Jerin Jacob Jan. 24, 2023, 11:53 a.m. UTC | #3
On Tue, Jan 17, 2023 at 8:59 PM Shijith Thotton <sthotton@marvell.com> wrote:
>
>
> >Add worker for handling vector events to perf tests, vector events could
> >be generated by crypto adapter producer.
> >
> >Example:
> >    ./dpdk-test-eventdev -l 0-2 -a <EVENTDEV> -a <CRYPTODEV> -- \
> >    --prod_type_cryptodev --crypto_adptr_mode 1 --test=perf_queue \
> >    --stlist=a --wlcores 1 --plcores 2 --prod_enq_burst_sz 32 \
> >    --enable_vector --vector_tmo_ns 0 --nb_flows 2
> >
> >Signed-off-by: Volodymyr Fialko <vfialko@marvell.com>
>
> Acked-by: Shijith Thotton <sthotton@marvell.com>

Applied to dpdk-next-net-eventdev/for-main. Thanks
  

Patch

diff --git a/app/test-eventdev/test_perf_atq.c b/app/test-eventdev/test_perf_atq.c
index 9d30081117..4ac60cc38b 100644
--- a/app/test-eventdev/test_perf_atq.c
+++ b/app/test-eventdev/test_perf_atq.c
@@ -24,14 +24,22 @@  atq_fwd_event(struct rte_event *const ev, uint8_t *const sched_type_list,
 	ev->event_type = RTE_EVENT_TYPE_CPU;
 }
 
+static __rte_always_inline void
+atq_fwd_event_vector(struct rte_event *const ev, uint8_t *const sched_type_list,
+		const uint8_t nb_stages)

GIVEN REQUEST 1 ▸
Answer these questions from the patch thread, one line each:
(a) Who gave the Acked-by for the patch?
(b) To which tree was the patch applied?
(c) Which file does the diff modify?

DATA TO PROCESS ▸
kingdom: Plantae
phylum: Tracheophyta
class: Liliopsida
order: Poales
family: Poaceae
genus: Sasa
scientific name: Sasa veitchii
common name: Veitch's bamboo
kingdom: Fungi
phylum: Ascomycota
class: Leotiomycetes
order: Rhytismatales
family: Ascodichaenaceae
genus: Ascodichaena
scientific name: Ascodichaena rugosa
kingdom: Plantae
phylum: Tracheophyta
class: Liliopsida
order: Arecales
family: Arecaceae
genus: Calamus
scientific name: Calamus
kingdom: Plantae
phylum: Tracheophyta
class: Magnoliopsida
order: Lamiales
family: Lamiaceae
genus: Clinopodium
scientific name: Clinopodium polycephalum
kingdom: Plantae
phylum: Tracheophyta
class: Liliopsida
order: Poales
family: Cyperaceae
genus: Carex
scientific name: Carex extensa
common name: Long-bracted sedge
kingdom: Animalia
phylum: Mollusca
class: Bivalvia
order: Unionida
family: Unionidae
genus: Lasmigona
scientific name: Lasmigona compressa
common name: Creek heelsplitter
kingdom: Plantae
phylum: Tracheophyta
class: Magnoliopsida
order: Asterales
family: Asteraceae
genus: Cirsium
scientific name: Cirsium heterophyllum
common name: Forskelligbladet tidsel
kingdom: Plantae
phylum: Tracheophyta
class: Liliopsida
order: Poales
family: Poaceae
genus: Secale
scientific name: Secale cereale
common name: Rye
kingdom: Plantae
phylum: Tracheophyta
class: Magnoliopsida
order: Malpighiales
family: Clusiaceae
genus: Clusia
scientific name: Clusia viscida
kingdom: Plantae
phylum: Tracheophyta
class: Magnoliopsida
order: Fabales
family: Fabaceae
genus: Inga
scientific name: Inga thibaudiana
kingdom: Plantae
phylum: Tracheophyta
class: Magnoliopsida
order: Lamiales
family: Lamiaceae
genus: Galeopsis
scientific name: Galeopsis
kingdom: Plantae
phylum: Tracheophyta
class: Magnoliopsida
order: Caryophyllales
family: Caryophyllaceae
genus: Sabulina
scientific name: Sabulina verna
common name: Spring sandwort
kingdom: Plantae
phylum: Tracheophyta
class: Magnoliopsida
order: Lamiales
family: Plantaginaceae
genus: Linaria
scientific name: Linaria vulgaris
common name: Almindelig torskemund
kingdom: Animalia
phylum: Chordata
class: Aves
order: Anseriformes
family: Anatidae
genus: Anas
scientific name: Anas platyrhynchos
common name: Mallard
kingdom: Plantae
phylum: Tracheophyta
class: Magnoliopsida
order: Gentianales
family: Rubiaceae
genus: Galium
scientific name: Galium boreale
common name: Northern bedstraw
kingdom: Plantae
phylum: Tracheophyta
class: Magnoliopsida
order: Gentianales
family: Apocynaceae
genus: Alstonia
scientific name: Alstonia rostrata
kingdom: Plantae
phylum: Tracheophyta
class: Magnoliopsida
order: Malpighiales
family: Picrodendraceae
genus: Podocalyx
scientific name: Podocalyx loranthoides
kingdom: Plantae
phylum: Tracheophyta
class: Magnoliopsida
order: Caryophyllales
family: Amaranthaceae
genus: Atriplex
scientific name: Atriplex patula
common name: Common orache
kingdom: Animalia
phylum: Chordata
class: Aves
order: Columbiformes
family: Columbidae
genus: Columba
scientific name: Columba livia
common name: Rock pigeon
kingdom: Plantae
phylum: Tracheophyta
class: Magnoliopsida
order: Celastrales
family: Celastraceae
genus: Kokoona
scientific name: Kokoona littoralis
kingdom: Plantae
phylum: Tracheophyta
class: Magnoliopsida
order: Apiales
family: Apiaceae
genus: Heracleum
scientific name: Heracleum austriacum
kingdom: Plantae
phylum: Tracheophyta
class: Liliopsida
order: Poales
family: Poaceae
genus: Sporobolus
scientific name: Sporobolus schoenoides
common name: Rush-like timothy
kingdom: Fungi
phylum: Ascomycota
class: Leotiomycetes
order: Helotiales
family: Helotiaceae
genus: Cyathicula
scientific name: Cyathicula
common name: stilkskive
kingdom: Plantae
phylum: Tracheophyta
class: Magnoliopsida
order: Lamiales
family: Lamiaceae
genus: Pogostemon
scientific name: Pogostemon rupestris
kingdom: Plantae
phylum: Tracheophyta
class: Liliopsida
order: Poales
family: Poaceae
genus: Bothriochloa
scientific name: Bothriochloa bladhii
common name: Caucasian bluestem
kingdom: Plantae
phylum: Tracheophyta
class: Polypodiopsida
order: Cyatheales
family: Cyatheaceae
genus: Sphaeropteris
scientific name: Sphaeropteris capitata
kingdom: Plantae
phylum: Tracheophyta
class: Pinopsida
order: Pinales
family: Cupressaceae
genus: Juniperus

GIVEN REQUEST 2 ▸
From the rows, copy the lines between the line holding "family: Unionidae" and the line holding "scientific name: Inga thibaudiana", inclusive.

CORRECT RESULT 1 ▸
(a) Shijith Thotton
(b) dpdk-next-net-eventdev/for-main
(c) app/test-eventdev/test_perf_atq.c

CORRECT RESULT 2 ▸
family: Unionidae
genus: Lasmigona
scientific name: Lasmigona compressa
common name: Creek heelsplitter
kingdom: Plantae
phylum: Tracheophyta
class: Magnoliopsida
order: Asterales
family: Asteraceae
genus: Cirsium
scientific name: Cirsium heterophyllum
common name: Forskelligbladet tidsel
kingdom: Plantae
phylum: Tracheophyta
class: Liliopsida
order: Poales
family: Poaceae
genus: Secale
scientific name: Secale cereale
common name: Rye
kingdom: Plantae
phylum: Tracheophyta
class: Magnoliopsida
order: Malpighiales
family: Clusiaceae
genus: Clusia
scientific name: Clusia viscida
kingdom: Plantae
phylum: Tracheophyta
class: Magnoliopsida
order: Fabales
family: Fabaceae
genus: Inga
scientific name: Inga thibaudiana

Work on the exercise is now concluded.